Somehow in one day, David and I visited both teamLab Borderless and teamLab Planets. teamLab is an international art collective, and a pioneer of the immersive digital art field. In DC, there’s ARTECHOUSE, a similarly styled digital art museum, but it lacks many of the immersive elements of the original teamLab installations that I’ve been to. Digital Art museums have an interesting history, which slightly reminds me Hatsune Miku, a virtual pop idol with a software-produced voice. teamLab Borderless was the first, and many did not think a museum of random artwork projected on walls would succeed. Hatsune and Borderless are doing just fine. I can see where critics’ opinions come from, though. Sometimes, there are simple projections of color or stuff that are uninteresting and unfun. However, teamLab, especially in recent years, has been increasing the interactive elements, textures, and activities involved in their displays.
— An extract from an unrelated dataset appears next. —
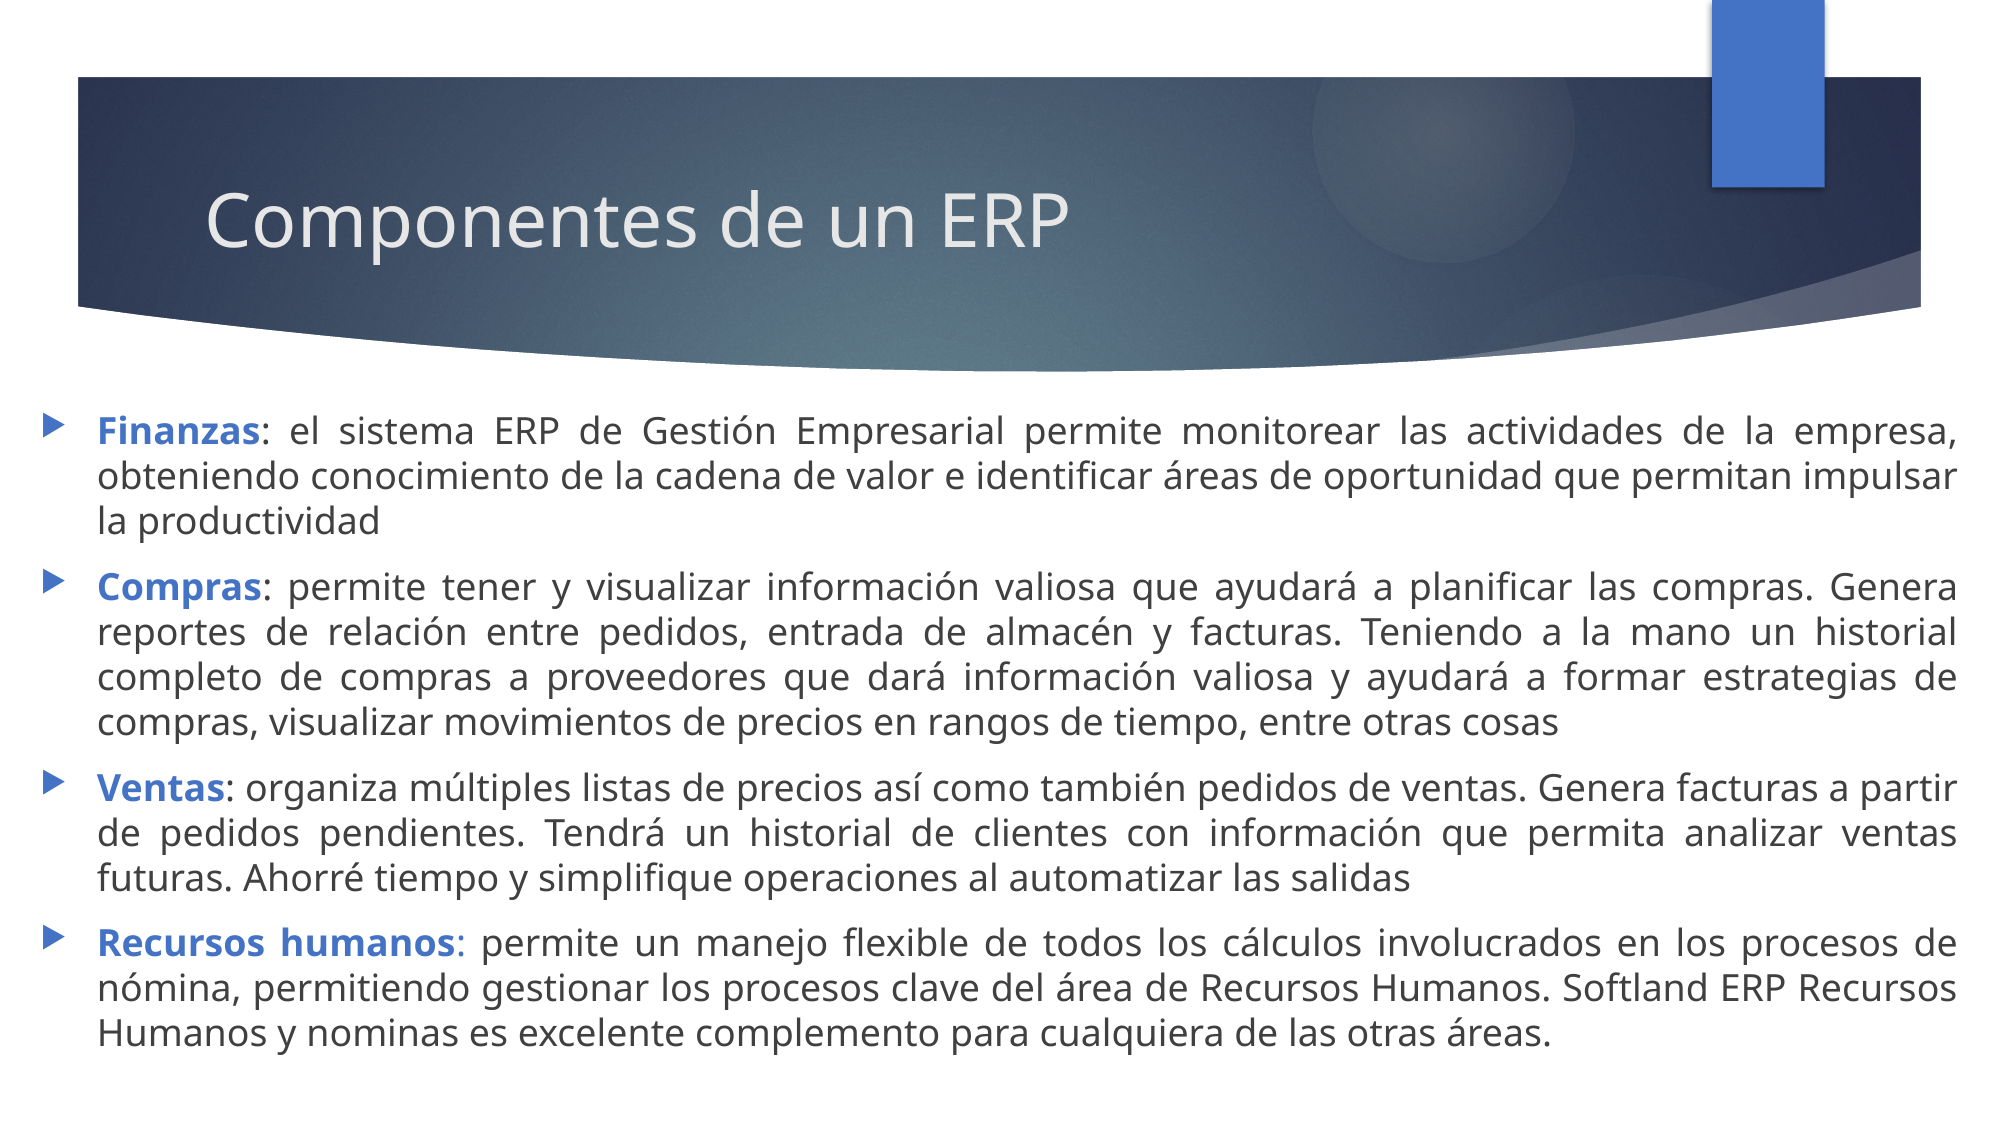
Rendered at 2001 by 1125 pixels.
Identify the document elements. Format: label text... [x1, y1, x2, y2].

teamLab Borderless focuses on a boundary-less museum without a map where artwork gets up and wonders around, interacts with other artwork, and can occasionally be scared off by tall, scary visitors like myself. I enjoy that amongst the works of art that can react to movement and touch are physical installations of art, forests of light that storms can roll through, bulbs that drip from the ceiling. There’s a giant lily pad field you can move through, though I wish you could get more lost in it.
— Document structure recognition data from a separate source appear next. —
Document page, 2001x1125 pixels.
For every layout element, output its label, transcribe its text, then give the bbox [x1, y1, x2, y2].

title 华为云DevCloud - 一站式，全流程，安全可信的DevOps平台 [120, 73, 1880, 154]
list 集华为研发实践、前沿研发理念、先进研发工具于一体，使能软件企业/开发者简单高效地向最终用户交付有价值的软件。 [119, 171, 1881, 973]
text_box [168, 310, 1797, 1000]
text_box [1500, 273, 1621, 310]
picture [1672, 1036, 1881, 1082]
teamLab Planets is smaller and more intimate than Borderless, and makes use of the five senses. Your feet will get wet if you visit. The journey inwards begins in a flowing river, probably chalked full of chlorine, before moving into a large wading pool full of interactive projects of light and fish. There’s a similar room of lights to Borderless here with less weather elements, a room of giant colorful balloons and mirrors, a dark pit of hilly pillows to escape, and more. David and I found the water rooms and movable elements to be a lot of fun.
teamLab has Future Park and other installations that introduce your own drawings to their art collection or let you interact with the artwork projections in other fun and interesting ways.
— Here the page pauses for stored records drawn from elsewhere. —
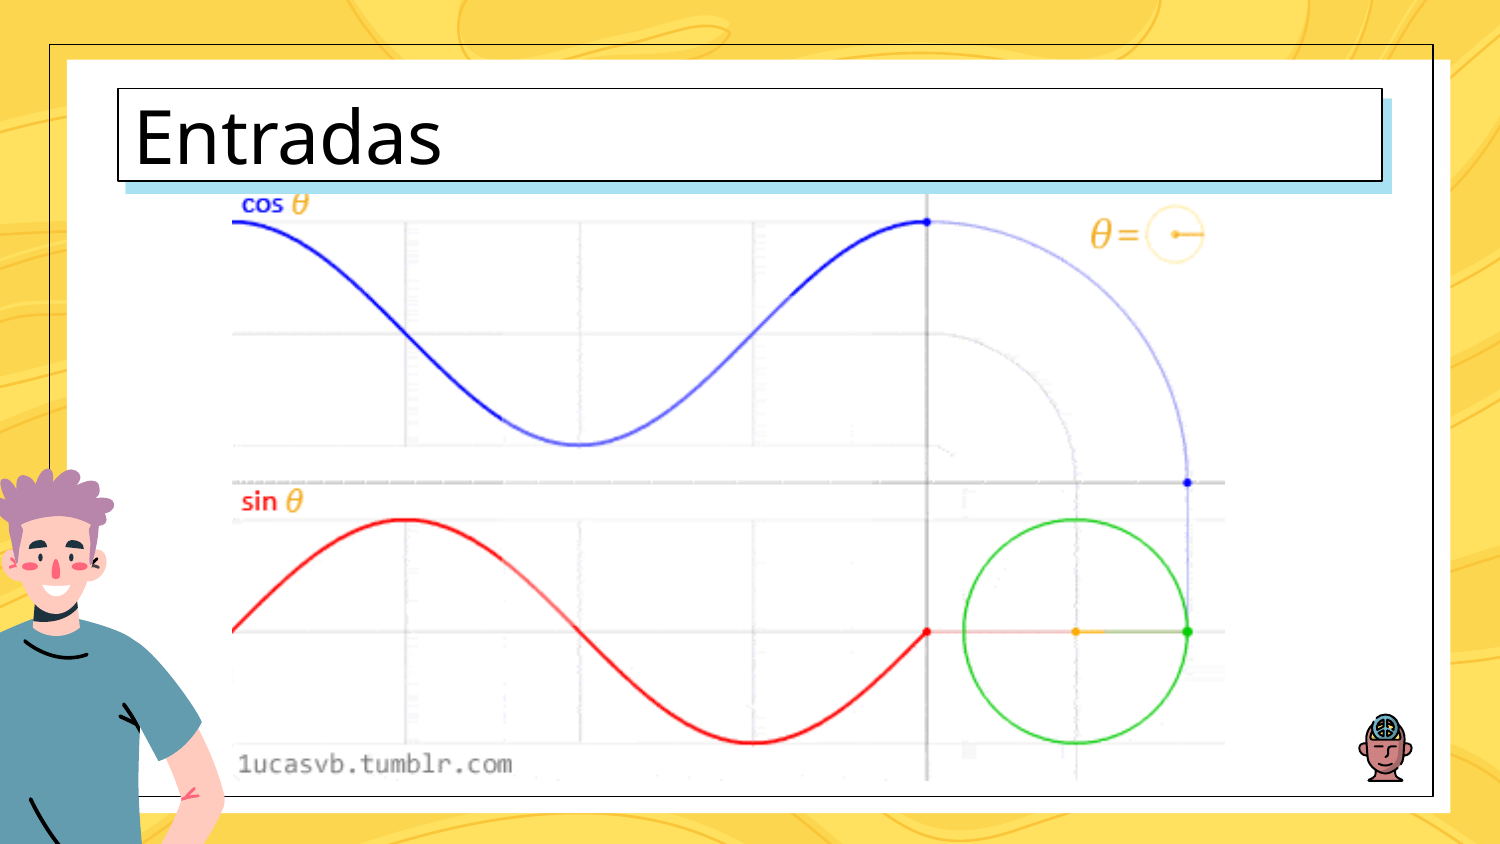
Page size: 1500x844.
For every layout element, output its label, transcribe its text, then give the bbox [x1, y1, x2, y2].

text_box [1358, 713, 1413, 783]
title Entradas [117, 88, 1383, 182]
picture [232, 185, 1225, 782]
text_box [0, 468, 226, 844]
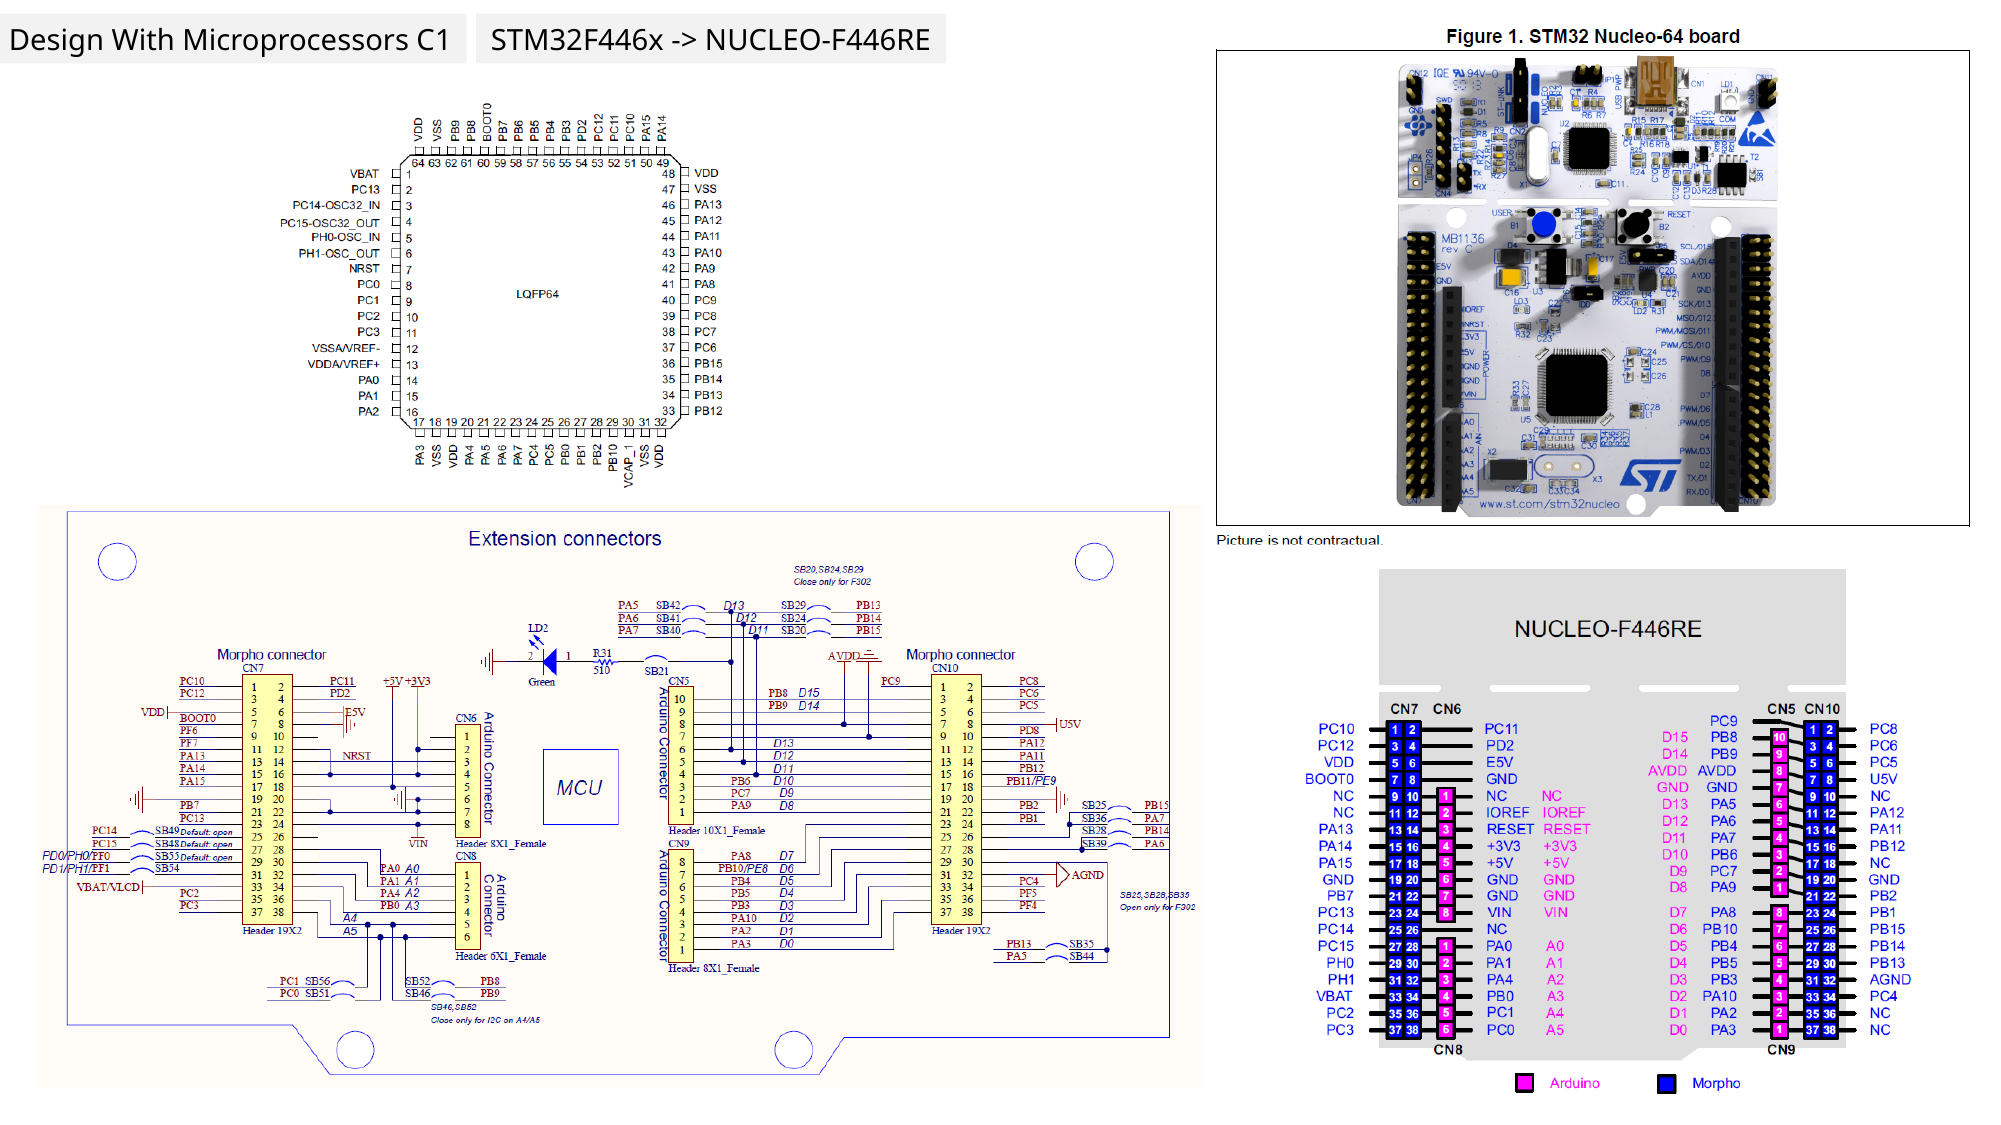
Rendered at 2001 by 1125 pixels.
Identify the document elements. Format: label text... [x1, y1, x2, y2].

picture [1212, 25, 1978, 546]
text_box STM32F446x -> NUCLEO-F446RE [476, 13, 947, 64]
picture [1287, 560, 1926, 1106]
text_box Design With Microprocessors C1 [0, 13, 467, 64]
picture [35, 504, 1201, 1089]
picture [275, 101, 738, 490]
Overall, I find the teamLab museums to be an enjoyable experience. I wish that they incorporated more seating to allow people to loiter and watch the displays change over time, and that they allowed more running, jumping, and climbing in the fully interactive rooms. I probably wouldn’t recommend doing both teamLab exhibits in one day and would spread them out. I can understand why people recommend Borderless over Planets, as the larger of the two, but I also really liked the water rooms of Planets.
What I really want is for someone to one day meld teamLab and the St. Louis City Museum together and create an art exhibit where you can climb the walls, dive in and completely swim through the rooms, get lost in the catacombs and have it all full of light, color, sound. That would be the day. I’d definitely travel thousands of miles for that.